=== Begin Enclosure ===

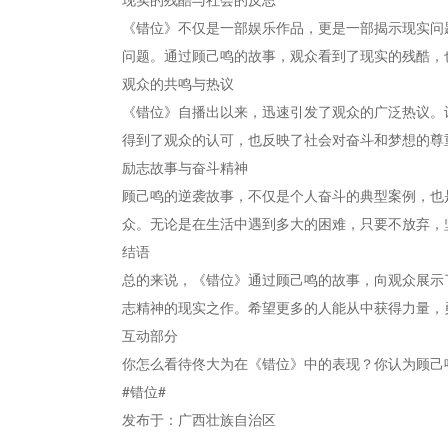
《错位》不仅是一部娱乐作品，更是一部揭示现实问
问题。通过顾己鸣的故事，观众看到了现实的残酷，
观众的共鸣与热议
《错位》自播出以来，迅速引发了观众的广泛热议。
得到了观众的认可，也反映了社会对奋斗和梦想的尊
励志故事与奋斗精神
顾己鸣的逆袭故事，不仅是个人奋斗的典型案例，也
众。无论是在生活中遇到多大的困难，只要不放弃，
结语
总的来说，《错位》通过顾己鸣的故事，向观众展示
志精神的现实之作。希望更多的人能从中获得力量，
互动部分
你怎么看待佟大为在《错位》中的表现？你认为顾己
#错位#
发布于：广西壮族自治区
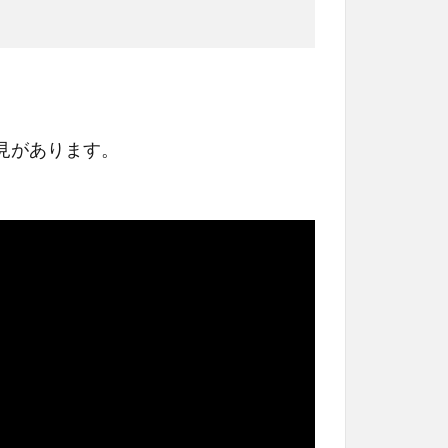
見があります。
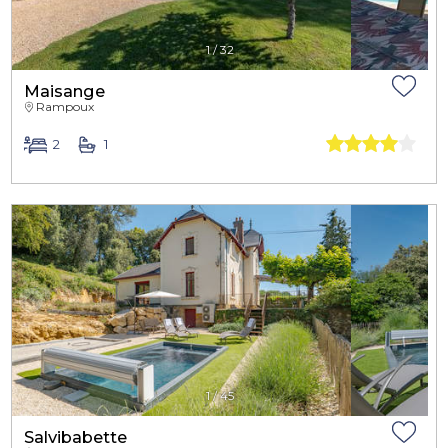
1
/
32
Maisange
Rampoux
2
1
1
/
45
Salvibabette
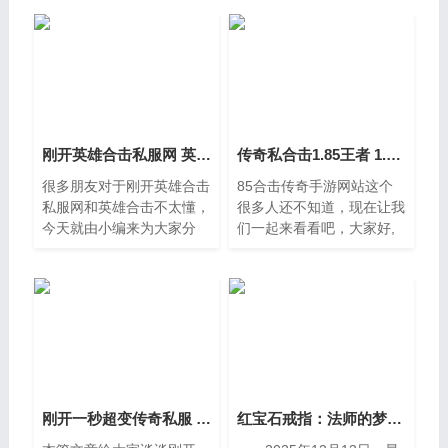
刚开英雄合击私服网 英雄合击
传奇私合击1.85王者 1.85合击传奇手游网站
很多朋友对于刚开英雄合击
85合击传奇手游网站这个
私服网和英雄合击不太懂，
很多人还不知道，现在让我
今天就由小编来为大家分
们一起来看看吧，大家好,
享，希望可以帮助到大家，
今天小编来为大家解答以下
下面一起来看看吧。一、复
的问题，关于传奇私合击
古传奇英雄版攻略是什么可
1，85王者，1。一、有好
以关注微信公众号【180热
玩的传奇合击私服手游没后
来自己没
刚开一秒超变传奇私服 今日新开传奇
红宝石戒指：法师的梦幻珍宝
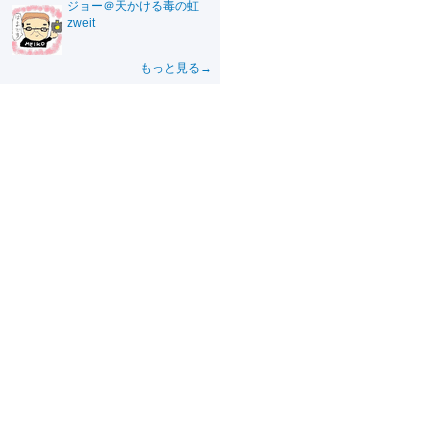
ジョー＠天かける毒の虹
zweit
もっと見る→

=== End Enclosure ===
=== Begin Enclosure ===

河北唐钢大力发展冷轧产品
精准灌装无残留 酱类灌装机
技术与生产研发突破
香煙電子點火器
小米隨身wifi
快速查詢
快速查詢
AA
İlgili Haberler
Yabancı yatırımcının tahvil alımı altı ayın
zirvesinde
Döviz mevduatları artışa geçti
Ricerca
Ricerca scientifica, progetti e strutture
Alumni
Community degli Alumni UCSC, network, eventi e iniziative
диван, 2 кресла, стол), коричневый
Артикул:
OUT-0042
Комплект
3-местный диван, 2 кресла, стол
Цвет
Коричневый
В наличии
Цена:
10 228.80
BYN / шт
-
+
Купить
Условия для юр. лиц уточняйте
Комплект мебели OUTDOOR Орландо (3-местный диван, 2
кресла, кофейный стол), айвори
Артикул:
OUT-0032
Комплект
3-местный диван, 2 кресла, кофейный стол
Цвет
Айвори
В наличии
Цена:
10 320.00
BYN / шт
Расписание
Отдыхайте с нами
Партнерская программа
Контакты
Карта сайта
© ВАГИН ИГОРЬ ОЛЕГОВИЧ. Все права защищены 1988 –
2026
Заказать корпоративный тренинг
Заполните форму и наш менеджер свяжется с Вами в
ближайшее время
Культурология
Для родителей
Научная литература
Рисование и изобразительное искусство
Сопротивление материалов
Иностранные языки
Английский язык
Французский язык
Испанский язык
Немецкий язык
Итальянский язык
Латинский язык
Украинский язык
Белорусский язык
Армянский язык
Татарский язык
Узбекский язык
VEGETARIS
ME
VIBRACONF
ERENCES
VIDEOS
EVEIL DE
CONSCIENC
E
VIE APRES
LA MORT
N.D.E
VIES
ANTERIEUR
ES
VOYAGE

=== End Enclosure ===

**REQUIRED ACTION**: Search the listing for "通过顾己鸣的故事" and show every line where it occurs.

**COMPLETED TASK**:
问题。通过顾己鸣的故事，观众看到了现实的残酷，
总的来说，《错位》通过顾己鸣的故事，向观众展示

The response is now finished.